Now, how does this help us reconstruct language trees? The example lets me show you how to use a mathematical property of probabilities, known as “Bayes' Theorem” after 18th century scholar Thomas Bayes. The theorem relates conditional probabilities. For our context here, “conditional probability” should be read as “How compatible are two facts”.

For example, a high probability P(A|B) means that the fact A is very compatible with the fact B. A low ‘marginal’ or ‘prior’ probability P(B) can be read as a quantitative way of phrasing ‘I doubt B’.

So let us assume we are really unsure whether the sea is difficult (⚀⚁⚂) or nigh impossible (⚀) to cross, so we take P(⚀⚁⚂)=P(⚀)=0.5

Now we go to the region, and after some research there, we gather the data given above, which convinces us [P(X)=1] of the following two facts.

- There are exactly these four languages spoken in the island region, no more.
- There was a single ancestral village with the tradition described above 7 generations ago.

How compatible is “the sea is difficult to cross” or “the seas is nigh impossible to cross” with this new data?

Bayes' Theorem tells us that

     P(S|D) = P(D|S) * P(S) / P(D)

In this formula, S represents the possible options for the sea, or more generally our model.

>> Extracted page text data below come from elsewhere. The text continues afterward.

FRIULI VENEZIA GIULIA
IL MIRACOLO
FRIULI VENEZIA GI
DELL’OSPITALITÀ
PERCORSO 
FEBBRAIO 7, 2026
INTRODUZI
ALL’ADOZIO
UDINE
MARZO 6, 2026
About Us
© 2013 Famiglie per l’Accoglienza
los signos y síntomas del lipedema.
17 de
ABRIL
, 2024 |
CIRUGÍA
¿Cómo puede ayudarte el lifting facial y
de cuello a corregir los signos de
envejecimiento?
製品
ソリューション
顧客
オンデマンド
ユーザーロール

D is the data, in this case “there are four villages”.
The P(D|S) in that formula is the reason we built the computer model above: This conditional probability is not just a measure of compatibility of beliefs, it is also a repeatable experiment like you might think of when you hear the term “probability”: We can run our two models many, many times and count how often we see D, that is, how often the tree has exactly 4 leaves.



In [164]:
# P(4 languages | 7 generations, ⚀)
p_one = numpy.mean([len(many_generations_later(n_generations=7, success="⚀").get_leaves())==4 for _ in range(10000)]) * 0.5
p_one

0.05985

In [165]:
# P(4 languages | 7 generations, ⚀⚁⚂)
p_three = numpy.mean([len(many_generations_later(n_generations=7, success="⚀⚁⚂").get_leaves())==4 for _ in range(10000)]) * 0.5
p_three


0.0136

We do not actually have P(D), but we can still calculate the P(S|D) values, the “posterior probabilities”, because we know they are probabilities, so their sum must be one.


In [167]:
p_one, p_three = p_one / (p_one + p_three), p_three / (p_one + p_three)
p_one, p_three

(0.8148400272294077, 0.18515997277059223)

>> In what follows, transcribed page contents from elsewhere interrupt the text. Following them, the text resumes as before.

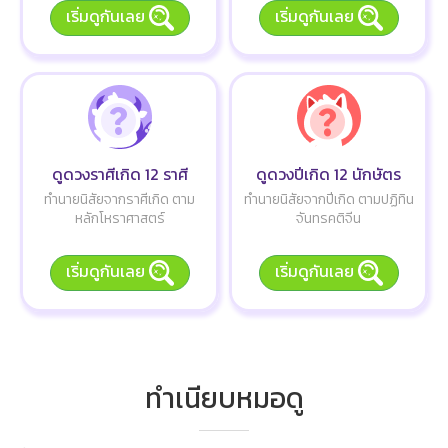
เริ่มดูกันเลย
เริ่มดูกันเลย
ดูดวงราศีเกิด 12 ราศี
ดูดวงปีเกิด 12 นักษัตร
ทำนายนิสัยจากราศีเกิด ตาม
ทำนายนิสัยจากปีเกิด ตามปฏิทิน
หลักโหราศาสตร์
จันทรคติจีน
เริ่มดูกันเลย
เริ่มดูกันเลย
ทำเนียบหมอดู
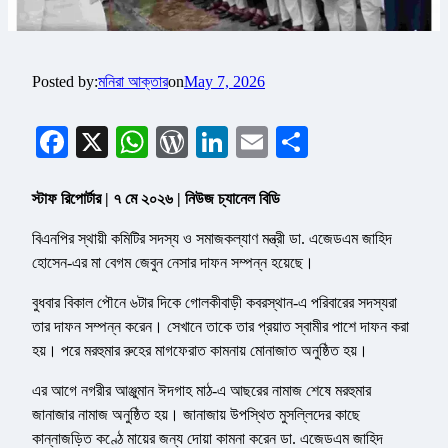
Posted by:
মনিরা আক্তার
on
May 7, 2026
Facebook
X
WhatsApp
WordPress
LinkedIn
Email
Share
স্টাফ রিপোর্টার | ৭ মে ২০২৬ | নিউজ চ্যানেল বিডি
বিএনপির স্থায়ী কমিটির সদস্য ও সমাজকল্যাণ মন্ত্রী ডা. এজেডএম জাহিদ
হোসেন-এর মা বেগম জেবুন নেসার দাফন সম্পন্ন হয়েছে।
বুধবার বিকাল পৌনে ৬টার দিকে গোলকীবাড়ী কবরস্থান-এ পরিবারের সদস্যরা
তার দাফন সম্পন্ন করেন। সেখানে তাকে তার প্রয়াত স্বামীর পাশে দাফন করা
হয়। পরে মরহুমার রুহের মাগফেরাত কামনায় মোনাজাত অনুষ্ঠিত হয়।
এর আগে নগরীর আঞ্জুমান ঈদগাহ মাঠ-এ আছরের নামাজ শেষে মরহুমার
জানাজার নামাজ অনুষ্ঠিত হয়। জানাজায় উপস্থিত মুসল্লিদের কাছে
কান্নাজড়িত কণ্ঠে মায়ের জন্য দোয়া কামনা করেন ডা. এজেডএম জাহিদ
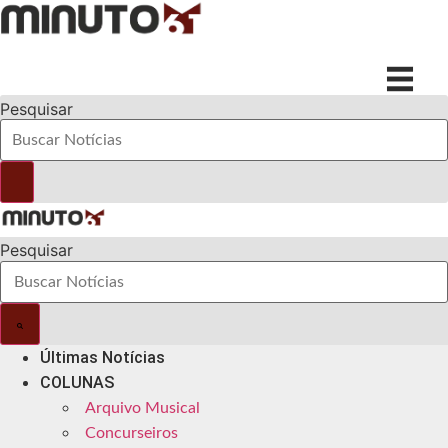
Ir
para
o
conteúdo
Pesquisar
Pesquisar
Últimas Notícias
COLUNAS
Arquivo Musical
Concurseiros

After looking at the data, we see that the ⚀ model is much more convincing than the ⚀⚁⚂ model.
Where we were really unsure before, now we are quite convinced that ⚀ is correct.
We can even put a number on how much better it is: The “Bayes Factor” in favour of ⚀ is


In [168]:
p_one / p_three

4.400735294117647

## Models of language evolution

Now we have seen the basic principle of Bayes' Theorem in action, we can turn to language data.

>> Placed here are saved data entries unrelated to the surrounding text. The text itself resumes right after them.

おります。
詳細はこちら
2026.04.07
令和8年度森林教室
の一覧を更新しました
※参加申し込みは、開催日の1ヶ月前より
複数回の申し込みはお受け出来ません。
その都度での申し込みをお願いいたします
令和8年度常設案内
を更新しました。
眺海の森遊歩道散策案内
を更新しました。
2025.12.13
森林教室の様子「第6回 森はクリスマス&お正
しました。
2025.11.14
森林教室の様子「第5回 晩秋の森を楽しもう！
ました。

Just like for the split of speaker communities, we need an explicit stochastic model that describes how languages change over time. Let us take a stochastic version of the basic assumption of glottochronology and assume that words are replaced by new, unrelated words at some underlying constant speed.

This is an obvious simplification, chosen for the illustration purposes here. The models actually used in phylogenetic inference are also always vast simplifications, but hopefully at least somewhat more robust than the one presented here.